What is expected
Print a faithful copy of the data below, word for word, with the pictures left out.

Dataset excerpts
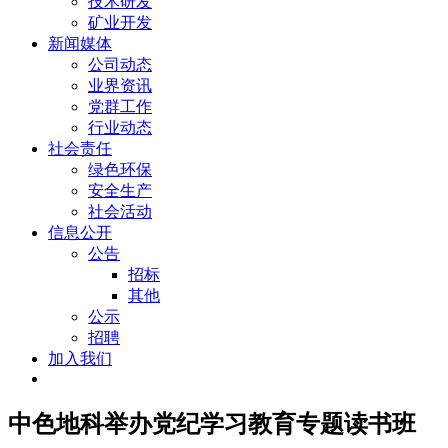
技术研发
矿业开发
新闻媒体
公司动态
业界资讯
党群工作
行业动态
社会责任
绿色环保
安全生产
社会活动
信息公开
公告
招标
其他
公示
招聘
加入我们
中色地科举办党纪学习教育专题读书班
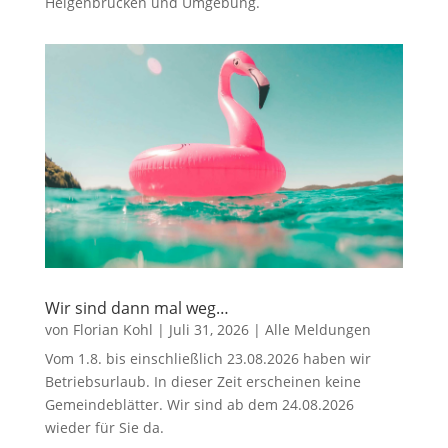
Heigenbrücken und Umgebung.
Wir sind dann mal weg…
von
Florian Kohl
|
Juli 31, 2026
|
Alle Meldungen
Vom 1.8. bis einschließlich 23.08.2026 haben wir
Betriebsurlaub. In dieser Zeit erscheinen keine
Gemeindeblätter. Wir sind ab dem 24.08.2026
wieder für Sie da.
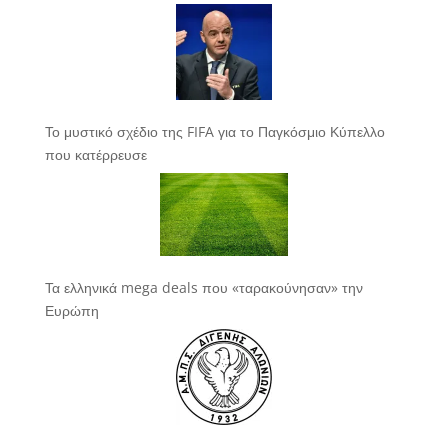
Το μυστικό σχέδιο της FIFA για το Παγκόσμιο Κύπελλο
που κατέρρευσε
Τα ελληνικά mega deals που «ταρακούνησαν» την
Ευρώπη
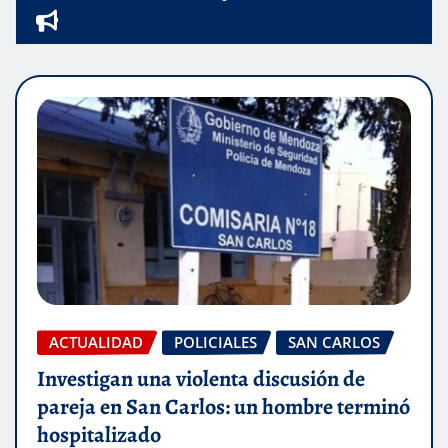
ACTUALIDAD
POLICIALES
SAN CARLOS
Investigan una violenta discusión de
pareja en San Carlos: un hombre terminó
hospitalizado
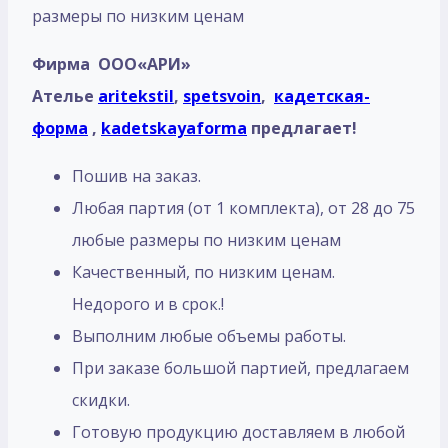
размеры по низким ценам
Фирма ООО«АРИ»
Ателье
aritekstil
,
spetsvoin
,
кадетская-
форма
,
kadetskayaforma
предлагает!
Пошив на заказ.
Любая партия (от 1 комплекта), от 28 до 75
любые размеры по низким ценам
Качественный, по низким ценам.
Недорого и в срок.!
Выполним любые объемы работы.
При заказе большой партией, предлагаем
скидки.
Готовую продукцию доставляем в любой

Finished exercise
技术研发
矿业开发
新闻媒体
公司动态
业界资讯
党群工作
行业动态
社会责任
绿色环保
安全生产
社会活动
信息公开
公告
招标
其他
公示
招聘
加入我们
中色地科举办党纪学习教育专题读书班
Heigenbrücken und Umgebung.
Wir sind dann mal weg…
von
Florian Kohl
|
Juli 31, 2026
|
Alle Meldungen
Vom 1.8. bis einschließlich 23.08.2026 haben wir
Betriebsurlaub. In dieser Zeit erscheinen keine
Gemeindeblätter. Wir sind ab dem 24.08.2026
wieder für Sie da.
Το μυστικό σχέδιο της FIFA για το Παγκόσμιο Κύπελλο
που κατέρρευσε
Τα ελληνικά mega deals που «ταρακούνησαν» την
Ευρώπη
ACTUALIDAD
POLICIALES
SAN CARLOS
Investigan una violenta discusión de
pareja en San Carlos: un hombre terminó
hospitalizado
размеры по низким ценам
Фирма ООО«АРИ»
Ателье
aritekstil
,
spetsvoin
,
кадетская-
форма
,
kadetskayaforma
предлагает!
Пошив на заказ.
Любая партия (от 1 комплекта), от 28 до 75
любые размеры по низким ценам
Качественный, по низким ценам.
Недорого и в срок.!
Выполним любые объемы работы.
При заказе большой партией, предлагаем
скидки.
Готовую продукцию доставляем в любой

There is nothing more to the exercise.